The Letter, Issue 36, Spring 2006, Pages 113 - 125
OEDIPUS DUP(E)LICATED: (RE)PRODUCING CHILDREN IN
THE POSTMODERN WORLD OF HYPERREALITY
Ray O' Neill
The words induced me to turn towards myself. And what was I? Of my creation and creator I was absolutely ignorant; but I knew that I possessed no money, no friends, no kind of property. No
father had watched my infant days, no mother had blessed me with smiles and caresses; if they had, my past life was now a blot, a blind vacancy in which I distinguished nothing. I had never yet seen a being resembling me or who claimed any intercourse with me.

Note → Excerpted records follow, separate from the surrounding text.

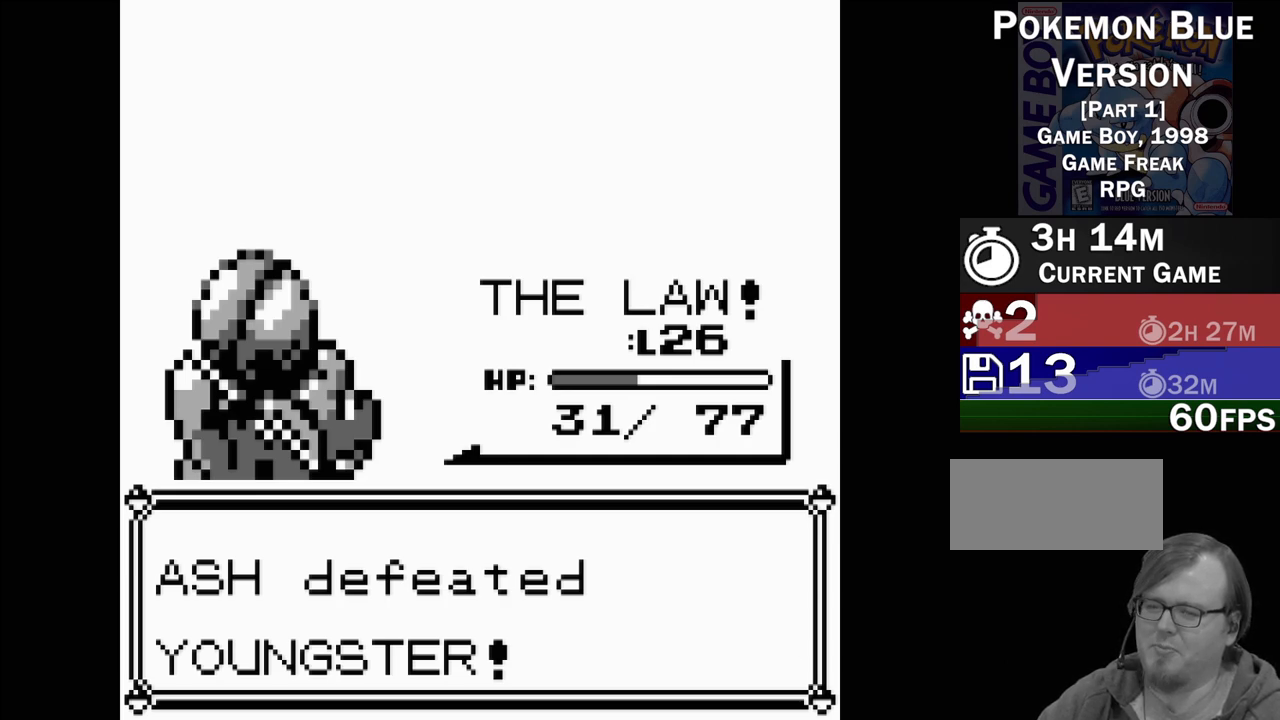
{"buttons": [], "events": []}
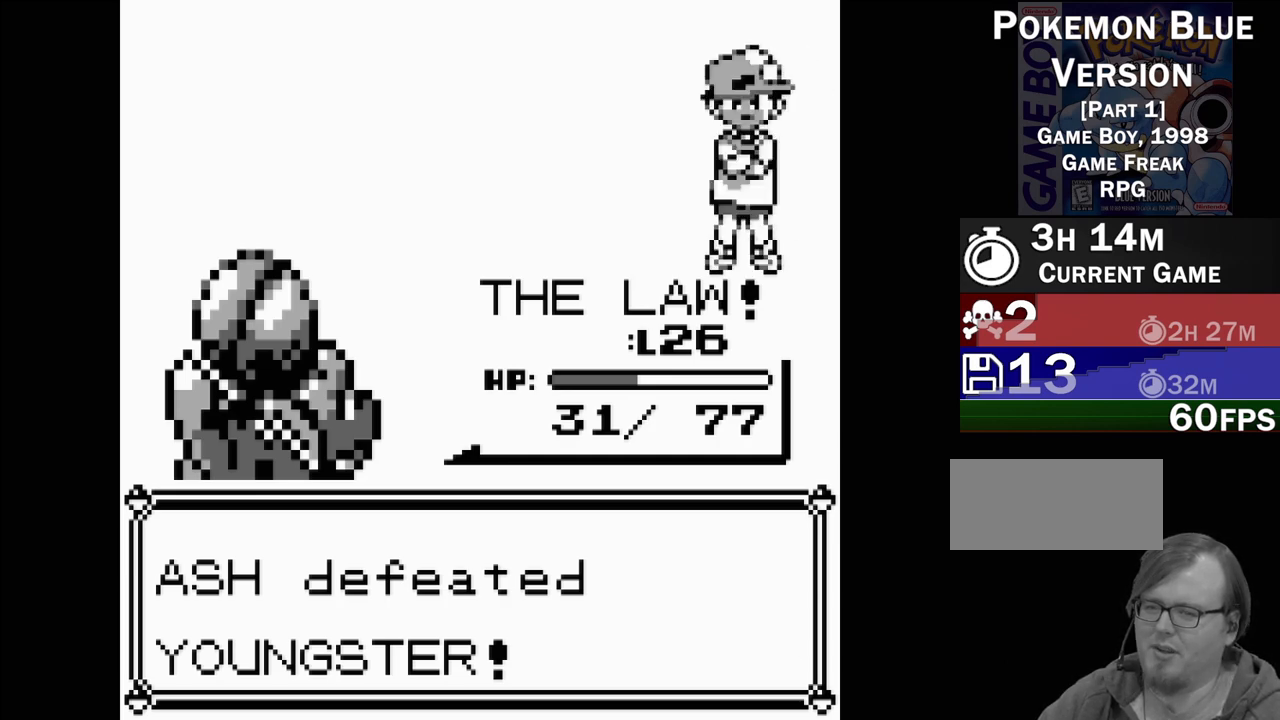
{"buttons": [], "events": []}
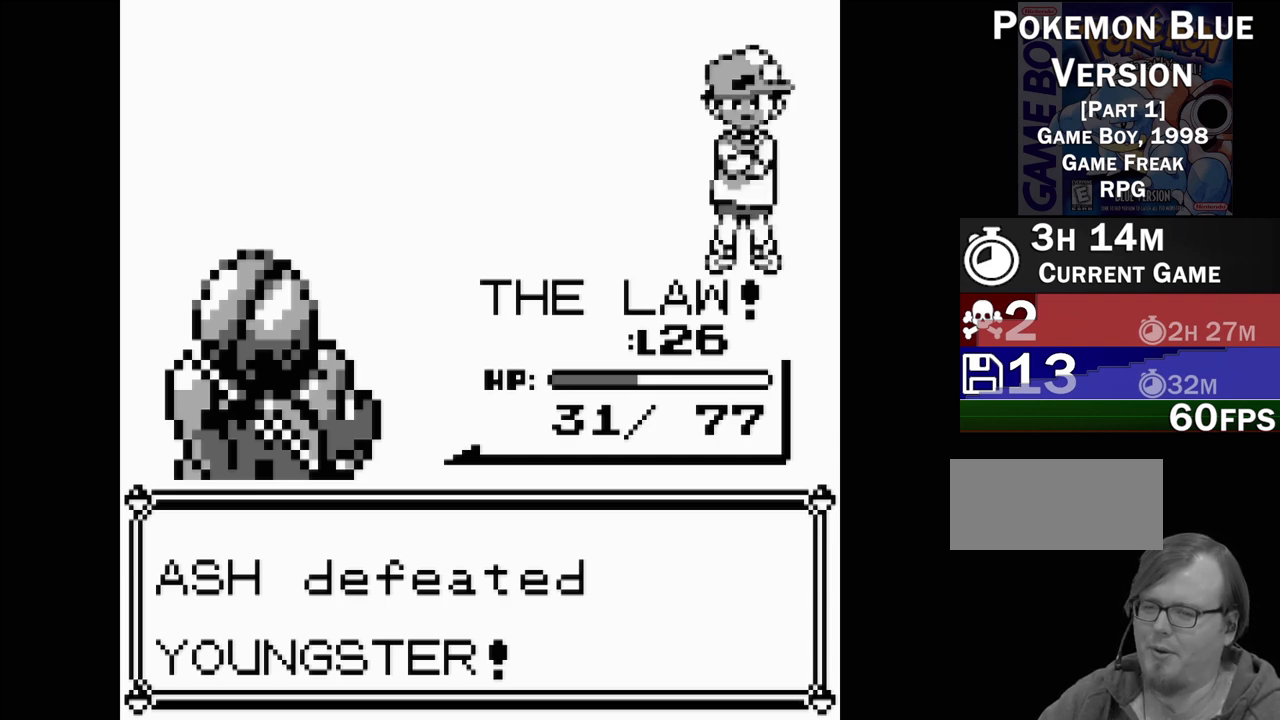
{"buttons": [], "events": []}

What was I? The question again recurred, to be answered only with groans.[1]
The questions Frankenstein's creature in Mary Shelley's novel asks of its own being, its raison d'etre, are questions all humans must address or confront. Why am I? How am I? What am I? Who am I? Questions of existence and being lie not only at the heart of every philosophy, theology, religion, and psychology, but indeed all science, scientific quest, and
reason; "Of what a strange nature is knowledge!"[2]
From Descartes' "I think therefore I am"; to Lacan's contra- indication: "Where I think, there I am not"; to Gubar and Gilberts' feminist "The creative I am cannot be said if the "I" knows not what it is"- philosophers have proffered answers. But Frankenstein's creature's realisation 'Of my creation and creator I was absolutely ignorant; but I knew that I possessed no money,' that coinage is the first location of identity, being, or lack thereof is identified by Baudrillard in his own postmodern, hyperreal existentialism: "I consume, therefore I am."